The US consulate-general in Melbourne was evacuated briefly after a suspicious package was found. Similar incidents caused disruptions at the Australian Taxation Office in Canberra, a Melbourne newspaper and a Sydney suburban post office.
Six suspicious parcels containing powdery substances were seized in the Queensland cities of Brisbane and Townsville. Media said a letter with a powdery substance was found at the British consulate in Brisbane.
PHOTO: AFP
In total 26 people underwent decontamination after the bio-chemical scares. No one has been found to be contaminated.
"I think it's important that we don't start leaping at shadows," New South Wales State Premier Bob Carr said. "We need to take every precaution, we need to be ever alert, but we shouldn't go into panic mode without having things properly looked at."
Australian government buildings, post offices and major institutions are on heightened alert as fears of a biological assault in the US grow.
In New York on Sunday, a police officer and two lab technicians who were investigating an anthrax case at NBC network offices tested positive for the bacteria, the city's mayor, Rudolph Giuliani, said.

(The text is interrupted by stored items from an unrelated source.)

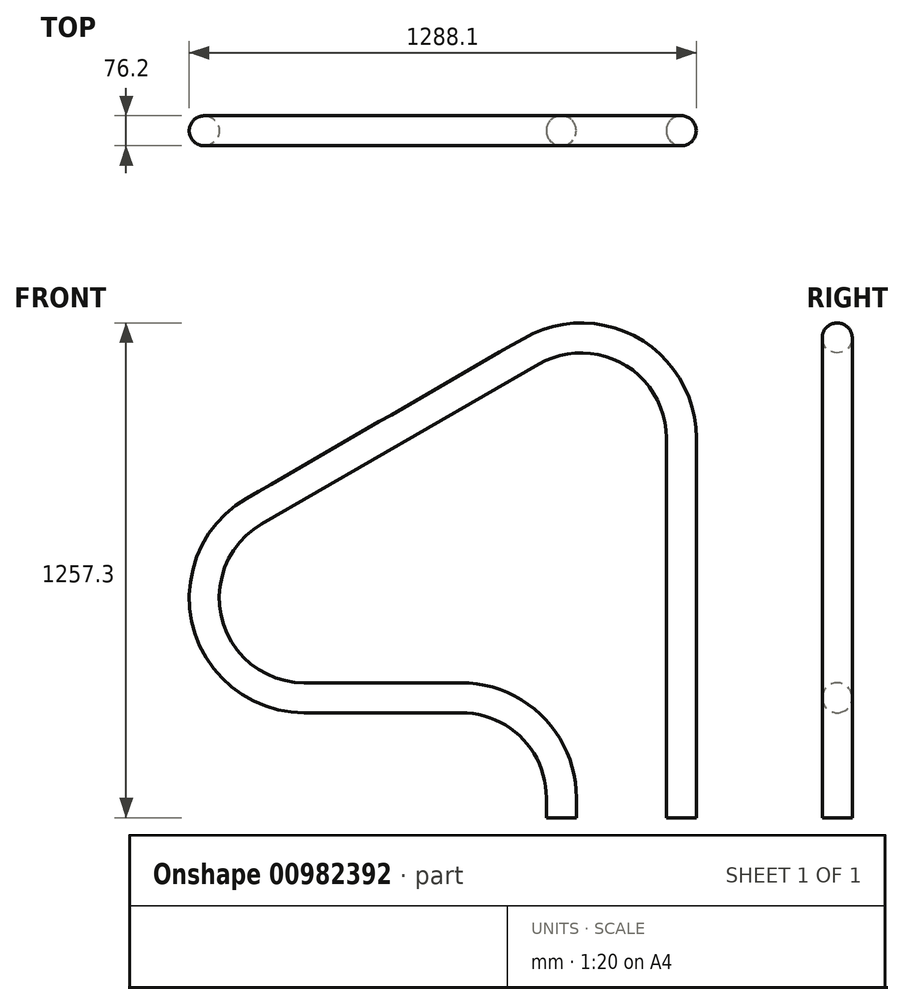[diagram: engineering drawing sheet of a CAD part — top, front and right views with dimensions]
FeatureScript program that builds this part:
annotation { "Feature Type Name" : "Feature", "Feature Type Description" : "" }
export const myFeature = defineFeature(function(context is Context, id is Id, definition is map)
    precondition{}
    {
        {
            var Q0;
            Q0=qCreatedBy(makeId("Front.planeOp"),FACE);
            var sketch = newSketch(context, id + "F0", { "sketchPlane" : qUnion([Q0])});
            skLineSegment(sketch, "E0", {"start": v(-464.53, 0) * mm, "end": v(-464.53, 965.2) * mm});
            skLineSegment(sketch, "E1", {"start": v(-845.53, 1185.17) * mm, "end": v(-1549.43, 778.77) * mm});
            skLineSegment(sketch, "E2", {"start": v(-1422.43, 304.8) * mm, "end": v(-1023.33, 304.8) * mm});
            skLineSegment(sketch, "E3", {"start": v(-769.33, 50.8) * mm, "end": v(-769.33, 0) * mm});
            skPoint(sketch, "E4.visualSharp", {"position": v(-464.53, 1405.14) * mm});
            skArc(sketch, "E4.filletArc", {"start": v(-464.54, 1393.75) * mm, "mid": v(-464.54, 1393.82) * mm, "end": v(-464.53, 1393.89) * mm});
            skArc(sketch, "E5.filletArc", {"start": v(-464.53, 965.2) * mm, "mid": v(-591.53, 1185.17) * mm, "end": v(-845.53, 1185.17) * mm});
            skPoint(sketch, "E6.visualSharp", {"position": v(-2370.37, 304.8) * mm});
            skArc(sketch, "E6.filletArc", {"start": v(-1549.43, 778.77) * mm, "mid": v(-1667.78, 493.06) * mm, "end": v(-1422.43, 304.8) * mm});
            skPoint(sketch, "E7.visualSharp", {"position": v(-769.33, 304.8) * mm});
            skArc(sketch, "E7.filletArc", {"start": v(-769.33, 50.8) * mm, "mid": v(-843.72, 230.4) * mm, "end": v(-1023.33, 304.8) * mm});
            skLineSegment(sketch, "E8", {"start": v(-1092.32, 1219.2) * mm, "end": v(-290.95, 1219.2) * mm, "construction": true});
            skSolve(sketch);
        }
        {
            var Q0;
            Q0=sQuery(id+"F0.wireOp",VERTEX,"E0.start");
            var Q1;
            Q1=sQuery(id+"F0.wireOp",EDGE,"E0");
            cPlane(context, id + "F1", {"entities" : qUnion([Q0, Q1]), "cplaneType" : CPlaneType.LINE_POINT, "offset" : 25.4 * mm, "width" : 152.4 * mm, "height" : 152.4 * mm});
        }
        {
            var Q0;
            Q0=qCreatedBy(id+"F1.planeOp",FACE);
            var sketch = newSketch(context, id + "F2", { "sketchPlane" : qUnion([Q0])});
            skCircle(sketch, "E9", {"center": v(-464.53, 0) * mm, "radius": 38.1 * mm});
            skSolve(sketch);
        }
        {
            var Q0;
            Q0=makeQuery(id+"F2.imprint","IMPRINT",FACE,{"disambiguationData":[TD([[makeQuery(id+"F2.imprint","IMPRINT",EDGE,{"derivedFrom":sQuery(id+"F2.wireOp",EDGE,"E9")}),1.0]])]});
            var Q1;
            Q1=sQuery(id+"F0.wireOp",EDGE,"E0");
            var Q2;
            Q2=sQuery(id+"F0.wireOp",EDGE,"E5.filletArc");
            var Q3;
            Q3=sQuery(id+"F0.wireOp",EDGE,"E1");
            var Q4;
            Q4=sQuery(id+"F0.wireOp",EDGE,"E6.filletArc");
            var Q5;
            Q5=sQuery(id+"F0.wireOp",EDGE,"E2");
            var Q6;
            Q6=sQuery(id+"F0.wireOp",EDGE,"E7.filletArc");
            var Q7;
            Q7=sQuery(id+"F0.wireOp",EDGE,"E3");
            sweep(context, id + "F3", {"profiles" : qUnion([Q0]), "path" : qUnion([Q1, Q2, Q3, Q4, Q5, Q6, Q7])});
        }
    });
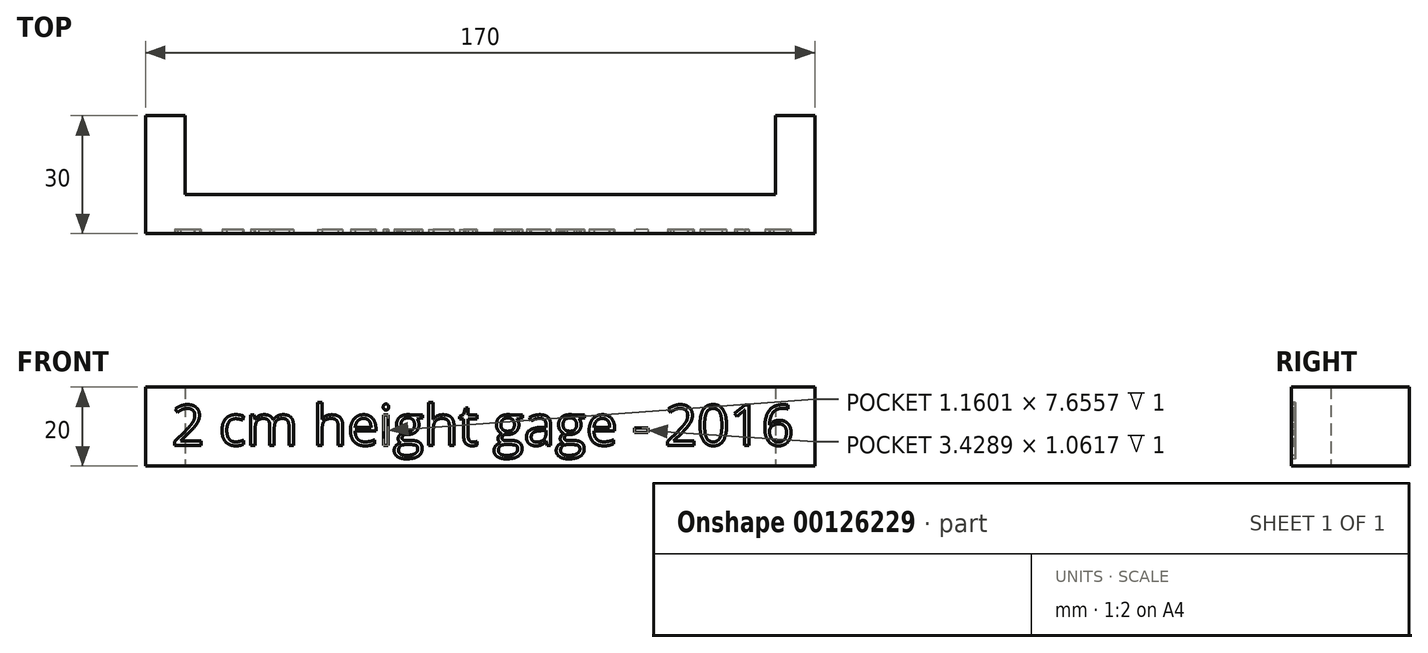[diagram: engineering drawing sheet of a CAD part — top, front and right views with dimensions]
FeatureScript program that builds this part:
annotation { "Feature Type Name" : "Feature", "Feature Type Description" : "" }
export const myFeature = defineFeature(function(context is Context, id is Id, definition is map)
    precondition{}
    {
        {
            var Q0;
            Q0=qCreatedBy(makeId("Top.planeOp"),FACE);
            var sketch = newSketch(context, id + "F0", { "sketchPlane" : qUnion([Q0])});
            skLineSegment(sketch, "E0", {"start": v(0, 30) * mm, "end": v(0, 0) * mm});
            skLineSegment(sketch, "E1", {"start": v(0, 0) * mm, "end": v(170, 0) * mm});
            skLineSegment(sketch, "E2", {"start": v(170, 0) * mm, "end": v(170, 30) * mm});
            skLineSegment(sketch, "E3", {"start": v(170, 30) * mm, "end": v(160, 30) * mm});
            skLineSegment(sketch, "E4", {"start": v(160, 30) * mm, "end": v(160, 10) * mm});
            skLineSegment(sketch, "E5", {"start": v(160, 10) * mm, "end": v(10, 10) * mm});
            skLineSegment(sketch, "E6", {"start": v(10, 10) * mm, "end": v(10, 30) * mm});
            skLineSegment(sketch, "E7", {"start": v(10, 30) * mm, "end": v(0, 30) * mm});
            skSolve(sketch);
        }
        {
            var Q0;
            Q0=makeQuery(id+"F0.imprint","IMPRINT",FACE,{"disambiguationData":[TD([[makeQuery(id+"F0.imprint","IMPRINT",EDGE,{"derivedFrom":sQuery(id+"F0.wireOp",EDGE,"E0")}),1.0]])]});
            extrude(context, id + "F1", {"entities" : qUnion([Q0]), "depth" : 20 * mm});
        }
        {
            var Q0;
            Q0=makeQuery(id+"F1.opExtrude","SWEPT_FACE",FACE,{"disambiguationData":[OSD([sQuery(id+"F0.wireOp",EDGE,"E1")])]});
            var sketch = newSketch(context, id + "F2", { "sketchPlane" : qUnion([Q0])});
            skText(sketch, "E8", { "text": "2 cm height gage - 2016", "fontName": "OpenSans-Regular.ttf"});
            const initialGuessF2  = {"E8": [0.00672, 0.00523, 1, 0, 0.0103]};
            skSetInitialGuess(sketch, initialGuessF2);
            skSolve(sketch);
        }
        {
            var Q0;
            Q0 = qSketchRegion(id + "F2", true);
            extrude(context, id + "F3", {"entities" : qUnion([Q0]), "operationType" : NewBodyOperationType.REMOVE, "oppositeDirection" : true, "depth" : 1 * mm});
        }
    });
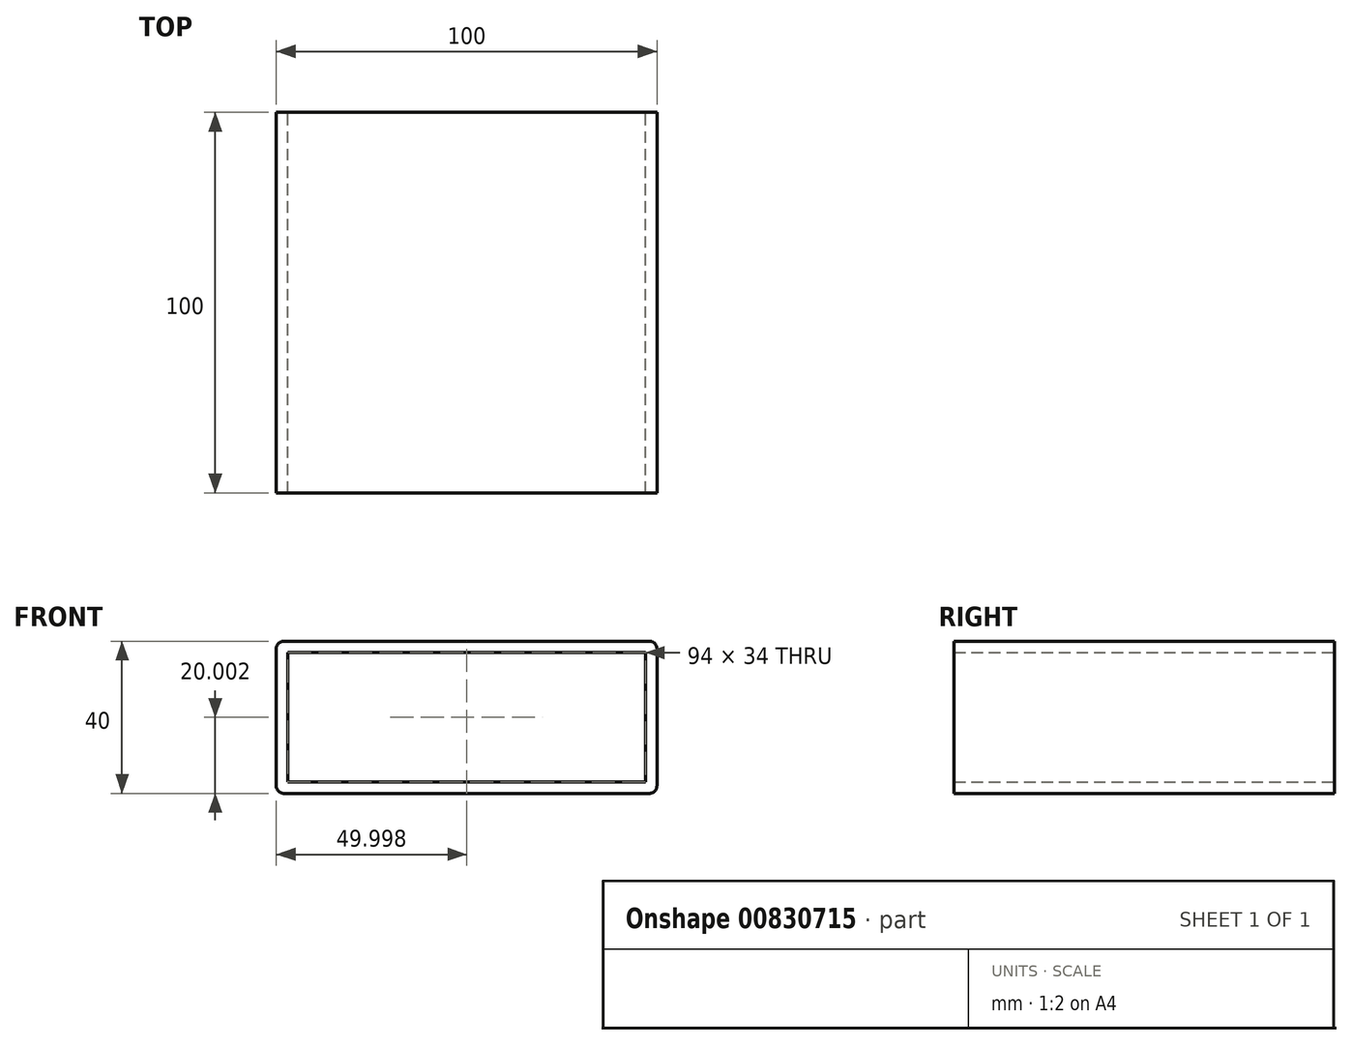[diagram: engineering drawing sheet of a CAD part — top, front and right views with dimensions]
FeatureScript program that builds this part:
annotation { "Feature Type Name" : "Feature", "Feature Type Description" : "" }
export const myFeature = defineFeature(function(context is Context, id is Id, definition is map)
    precondition{}
    {
        {
            assignVariable(context, id + "F0", {"name" : "TubeWidth", "anyValue" : 100});
        }
        {
            assignVariable(context, id + "F1", {"name" : "TubeHeight", "anyValue" : 40});
        }
        {
            assignVariable(context, id + "F2", {"name" : "ShortSideSize", "anyValue" : 460 - getVariable(context, 'TubeHeight') * 4});
        }
        {
            var Q0;
            Q0=qCreatedBy(makeId("Front.planeOp"),FACE);
            var sketch = newSketch(context, id + "F3", { "sketchPlane" : qUnion([Q0])});
            skPoint(sketch, "E0.middle", {"position": v(-14.96, 34.76) * mm});
            skLineSegment(sketch, "E1.bottom", {"start": v(-17.25, -51.74) * mm, "end": v(78.75, -51.74) * mm});
            skLineSegment(sketch, "E1.top", {"start": v(-17.25, -11.74) * mm, "end": v(78.75, -11.74) * mm});
            skLineSegment(sketch, "E1.left", {"start": v(-19.25, -49.74) * mm, "end": v(-19.25, -13.74) * mm});
            skLineSegment(sketch, "E1.right", {"start": v(80.75, -49.74) * mm, "end": v(80.75, -13.74) * mm});
            skPoint(sketch, "E2.visualSharp", {"position": v(-19.25, -11.74) * mm});
            skArc(sketch, "E2.filletArc", {"start": v(-17.25, -11.74) * mm, "mid": v(-18.67, -12.32) * mm, "end": v(-19.25, -13.74) * mm});
            skPoint(sketch, "E3.visualSharp", {"position": v(80.75, -11.74) * mm});
            skArc(sketch, "E3.filletArc", {"start": v(80.75, -13.74) * mm, "mid": v(80.16, -12.32) * mm, "end": v(78.75, -11.74) * mm});
            skPoint(sketch, "E4.visualSharp", {"position": v(80.75, -51.74) * mm});
            skArc(sketch, "E4.filletArc", {"start": v(78.75, -51.74) * mm, "mid": v(80.16, -51.15) * mm, "end": v(80.75, -49.74) * mm});
            skPoint(sketch, "E5.visualSharp", {"position": v(-19.25, -51.74) * mm});
            skArc(sketch, "E5.filletArc", {"start": v(-19.25, -49.74) * mm, "mid": v(-18.67, -51.15) * mm, "end": v(-17.25, -51.74) * mm});
            skLineSegment(sketch, "E6.0", {"start": v(-17.25, 46.26) * mm, "end": v(-17.25, 46.26) * mm});
            skLineSegment(sketch, "E6.2", {"start": v(-17.25, -49.74) * mm, "end": v(-17.25, -49.74) * mm});
            skLineSegment(sketch, "E6.4", {"start": v(18.75, -49.74) * mm, "end": v(18.75, -49.74) * mm});
            skLineSegment(sketch, "E6.7", {"start": v(18.75, 46.26) * mm, "end": v(18.75, 46.26) * mm});
            skLineSegment(sketch, "E7.0", {"start": v(77.75, -48.74) * mm, "end": v(77.75, -14.74) * mm});
            skLineSegment(sketch, "E7.1", {"start": v(-16.25, -48.74) * mm, "end": v(77.75, -48.74) * mm});
            skLineSegment(sketch, "E7.2", {"start": v(-16.25, -48.74) * mm, "end": v(-16.25, -14.74) * mm});
            skLineSegment(sketch, "E7.3", {"start": v(-16.25, -14.74) * mm, "end": v(77.75, -14.74) * mm});
            skSolve(sketch);
        }
        {
            var Q0;
            Q0 = qSketchRegion(id + "F3", true);
            extrude(context, id + "F4", {"entities" : qUnion([Q0]), "endBound" : BoundingType.SYMMETRIC, "depth" : (getVariable(context, 'ShortSideSize') - 2 * getVariable(context, 'TubeWidth')) * mm, "offsetDistance" : 25 * mm});
        }
        {
            var Q0;
            Q0=makeQuery(id+"F4.opExtrude","SWEPT_BODY",BODY,{"disambiguationData":[OSD([sQuery(id+"F3.wireOp",EDGE,"E1.bottom"),sQuery(id+"F3.wireOp",EDGE,"E1.top"),sQuery(id+"F3.wireOp",EDGE,"E1.left"),sQuery(id+"F3.wireOp",EDGE,"E1.right"),sQuery(id+"F3.wireOp",EDGE,"E2.filletArc"),sQuery(id+"F3.wireOp",EDGE,"E3.filletArc"),sQuery(id+"F3.wireOp",EDGE,"E4.filletArc"),sQuery(id+"F3.wireOp",EDGE,"E5.filletArc"),sQuery(id+"F3.wireOp",EDGE,"E7.0"),sQuery(id+"F3.wireOp",EDGE,"E7.1"),sQuery(id+"F3.wireOp",EDGE,"E7.2"),sQuery(id+"F3.wireOp",EDGE,"E7.3")])]});
            transform(context, id + "F5", {"entities" : qUnion([Q0]), "transformType" : TransformType.TRANSLATION_3D, "dx" : 0 * mm, "dy" : 0 * mm, "dz" : 0 * mm, "makeCopy" : true});
        }
        {
            var Q0;
            Q0=makeQuery(id+"F5.opPattern","COPY",BODY,{"derivedFrom":makeQuery(id+"F4.opExtrude","SWEPT_BODY",BODY,{"disambiguationData":[OSD([sQuery(id+"F3.wireOp",EDGE,"E1.bottom"),sQuery(id+"F3.wireOp",EDGE,"E1.top"),sQuery(id+"F3.wireOp",EDGE,"E1.left"),sQuery(id+"F3.wireOp",EDGE,"E1.right"),sQuery(id+"F3.wireOp",EDGE,"E2.filletArc"),sQuery(id+"F3.wireOp",EDGE,"E3.filletArc"),sQuery(id+"F3.wireOp",EDGE,"E4.filletArc"),sQuery(id+"F3.wireOp",EDGE,"E5.filletArc"),sQuery(id+"F3.wireOp",EDGE,"E7.0"),sQuery(id+"F3.wireOp",EDGE,"E7.1"),sQuery(id+"F3.wireOp",EDGE,"E7.2"),sQuery(id+"F3.wireOp",EDGE,"E7.3")])]}),"instanceName":"1"});
            deleteBodies(context, id + "F6", {"entities" : qUnion([Q0])});
        }
    });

Nevada officials said four people who may have come into contact with a contaminated letter sent to the Microsoft office in Reno from Malaysia tested negative while results weren't known for two others.
The US has so far not shared any information with Malaysia about the letter, Malaysian Prime Minister Mahathir Mohamad said in Kuala Lumpur yesterday.
"They don't give us any information. Once we get the information we will investigate," Mahathir told reporters when asked whether police were making any headway into links between the postal germ attack and Malaysia.
Both Mahathir and Foreign Minister Syed Hamid Albar cautioned against jumping to conclusions that the anthrax spores were placed in the envelope in Malaysia.
"We are not a country that produces anthrax," the foreign minister said. "I think definitely there is no truth that the thing originates from Malaysia."
The new cases brought to 12 the number of people in the US who either have anthrax or have been exposed to it. That does not include a second NBC employee who is taking antibiotics after displaying possible symptoms of the disease.
The anthrax scare began Oct. 4 when it was confirmed that a Florida tabloid editor had contracted the inhaled form of the bacteria. His death a day later was the first resulting from the disease in the US since 1976.
News of the exposures has caused jitters around the world.
An international airport terminal in the Austrian city of Vienna was closed late Sunday after a passenger reported finding suspicious powder in a newsstand, which was tested negative for anthrax and appeared to be starch.
Hundreds of people were evacuated from Canterbury Cathedral in England on Sunday after a worker said he saw a man dropping white powder in one of the chapels. The cathedral was reopened yesterday after police said tests found no traces of harmful substances in the powder.